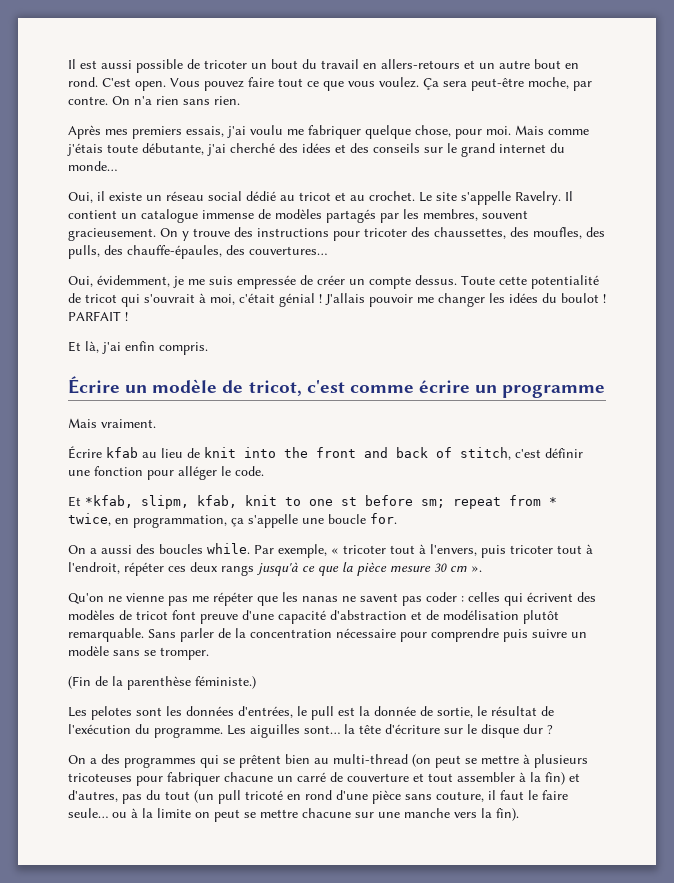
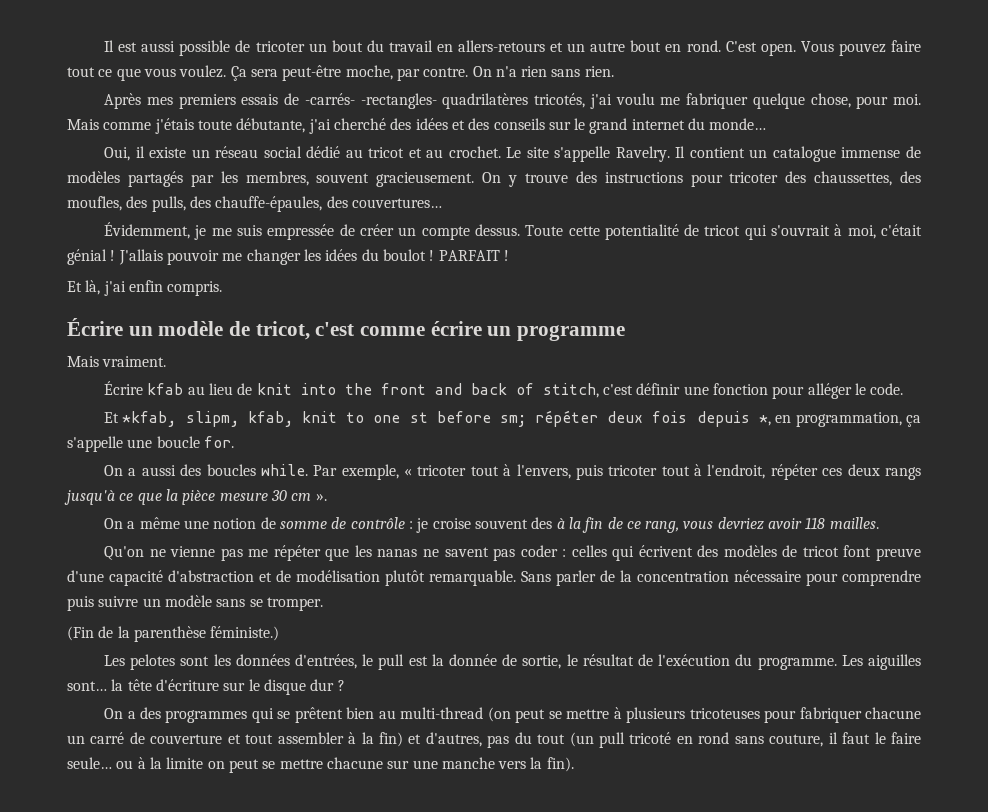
[186,126,224,137] essais, -> [241,93,586,109] essais de -carrés- -rectangles- quadrilatères tricotés,
[68,275,170,287] Oui, évidemment, -> [104,222,191,239] Évidemment,
[453,495,557,509] [68,513,111,526] repeat from * twice, -> [535,410,771,427] répéter deux fois depuis *,
(482, 569) none -> [104,517,879,533] // On a même une notion de somme de contrôle : je croise souvent des à la fin de ce rang, vous devriez avoir 118 mailles.
[336,790,401,804] d'une pièce -> (730, 738) none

------------------------------------------------

Print every line of the listing exactly, please, and leave the images out.

RESPONSE TO THIS TASK:
[186,126,224,137] essais, -> [241,93,586,109] essais de -carrés- -rectangles- quadrilatères tricotés,
[68,275,170,287] Oui, évidemment, -> [104,222,191,239] Évidemment,
[453,495,557,509] [68,513,111,526] repeat from * twice, -> [535,410,771,427] répéter deux fois depuis *,
(482, 569) none -> [104,517,879,533] // On a même une notion de somme de contrôle : je croise souvent des à la fin de ce rang, vous devriez avoir 118 mailles.
[336,790,401,804] d'une pièce -> (730, 738) none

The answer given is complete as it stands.